Pourtant, la majorité de ces courriers ne franchissent pas le seuil de la sélection. « La plupart ne passent pas le test de Turing », s’amuse Quentin Leroux, professeur de management et président de l’Association de promotion des classes préparatoires technologiques. À ses yeux, les lettres produites par l’IA manquent cruellement d’âme : elles sont désincarnées, leurs arguments tombent à plat et le niveau de vocabulaire n’est pas à la hauteur de celui des candidats. Aline Mousset, professeure d’économie-gestion à Niort, confirme qu’elle reçoit souvent des courriers identiques débutant par un fier : « Niort, ville moyenne et dynamique où il fait bon vivre… » Des formulations si stéréotypées qu’elles trahissent immédiatement l’usage d’une génération automatique.
Denis Choimet, professeur de mathématiques et président de l’Union des professeurs de classes préparatoires scientifiques, relativise : « Qu’importe si c’est une IA ou papa-maman qui écrit, on ne passe pas des heures à se poser la question. » En fait, ce qui intéresse vraiment les examinateurs, c’est le dossier académique et les avis des enseignants du secondaire. Mais à diplôme égal, une lettre simple, authentique et bien tournée peut faire la différence et déplacer quelques places dans le classement final.

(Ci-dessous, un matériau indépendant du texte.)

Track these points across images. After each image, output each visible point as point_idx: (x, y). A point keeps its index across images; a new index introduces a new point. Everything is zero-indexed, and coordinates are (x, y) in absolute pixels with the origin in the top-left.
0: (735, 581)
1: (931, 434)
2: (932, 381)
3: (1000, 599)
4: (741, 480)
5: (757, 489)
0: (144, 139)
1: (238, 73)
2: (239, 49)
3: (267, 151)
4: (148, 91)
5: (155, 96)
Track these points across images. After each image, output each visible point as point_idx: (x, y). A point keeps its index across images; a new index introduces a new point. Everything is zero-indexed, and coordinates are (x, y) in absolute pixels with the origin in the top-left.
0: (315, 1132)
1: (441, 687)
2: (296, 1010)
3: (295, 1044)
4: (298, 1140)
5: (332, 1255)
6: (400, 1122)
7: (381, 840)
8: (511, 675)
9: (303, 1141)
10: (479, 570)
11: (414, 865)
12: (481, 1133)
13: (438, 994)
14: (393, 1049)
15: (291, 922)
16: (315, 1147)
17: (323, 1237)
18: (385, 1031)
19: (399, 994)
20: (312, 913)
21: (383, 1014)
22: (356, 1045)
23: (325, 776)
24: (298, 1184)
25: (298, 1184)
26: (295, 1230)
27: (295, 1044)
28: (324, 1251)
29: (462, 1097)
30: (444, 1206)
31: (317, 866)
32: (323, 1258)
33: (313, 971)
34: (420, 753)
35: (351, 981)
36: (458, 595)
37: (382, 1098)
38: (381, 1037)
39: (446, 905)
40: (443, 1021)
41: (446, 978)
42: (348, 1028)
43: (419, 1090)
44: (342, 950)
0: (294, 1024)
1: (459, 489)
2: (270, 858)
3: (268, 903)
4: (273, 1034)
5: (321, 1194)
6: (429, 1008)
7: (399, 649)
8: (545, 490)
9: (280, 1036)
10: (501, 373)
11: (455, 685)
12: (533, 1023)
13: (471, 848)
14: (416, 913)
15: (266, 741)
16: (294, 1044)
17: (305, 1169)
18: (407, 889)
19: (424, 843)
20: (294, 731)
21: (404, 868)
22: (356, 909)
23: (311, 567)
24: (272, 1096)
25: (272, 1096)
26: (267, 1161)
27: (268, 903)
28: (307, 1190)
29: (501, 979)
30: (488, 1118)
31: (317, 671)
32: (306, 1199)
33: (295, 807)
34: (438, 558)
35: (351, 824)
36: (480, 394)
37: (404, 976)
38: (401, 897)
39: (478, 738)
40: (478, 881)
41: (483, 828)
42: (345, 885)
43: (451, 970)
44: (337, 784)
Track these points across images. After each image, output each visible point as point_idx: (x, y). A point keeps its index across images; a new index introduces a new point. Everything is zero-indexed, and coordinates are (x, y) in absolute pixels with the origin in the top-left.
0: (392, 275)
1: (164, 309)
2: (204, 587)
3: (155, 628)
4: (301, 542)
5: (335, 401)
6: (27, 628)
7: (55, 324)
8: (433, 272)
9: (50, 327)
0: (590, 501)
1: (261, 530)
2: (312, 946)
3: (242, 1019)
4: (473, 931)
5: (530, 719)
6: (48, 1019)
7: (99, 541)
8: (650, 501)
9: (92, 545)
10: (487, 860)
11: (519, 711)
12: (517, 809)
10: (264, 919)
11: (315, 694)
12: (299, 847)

« Que le candidat fasse sobre »
Les élèves et leurs parents s’imaginent souvent qu’une lettre de motivation doit briller par sa perfection formelle ; ils sont, selon M. Choimet, « totalement en décalage » avec ce que cherchent les jurys. Les examinateurs préfèrent une lettre qui ne soit pas exempte de légers défauts, mais qui reflète un parcours personnel clair : stage déterminant, rencontre marquante, adhésion à un club de mathématiques ou participation au concours général… Mme Mousset ajoute qu’il est crucial de montrer qu’on s’est renseigné sur la filière : immersion, journées portes ouvertes, échanges avec d’anciens élèves, etc.
En somme, le mot d’ordre est la personnalisation. « Il suffit que le candidat fasse sobre », insiste M. Choimet, sans fioritures inutiles.
Sans grande surprise, si l’on demande à ChatGPT s’il est pertinent d’avoir recours à une IA pour rédiger sa lettre, il répondra que oui ! À condition de « rester acteur dans la rédaction » et de voir l’outil comme un simple assistant, laissant au candidat le soin d’y apporter sa touche personnelle.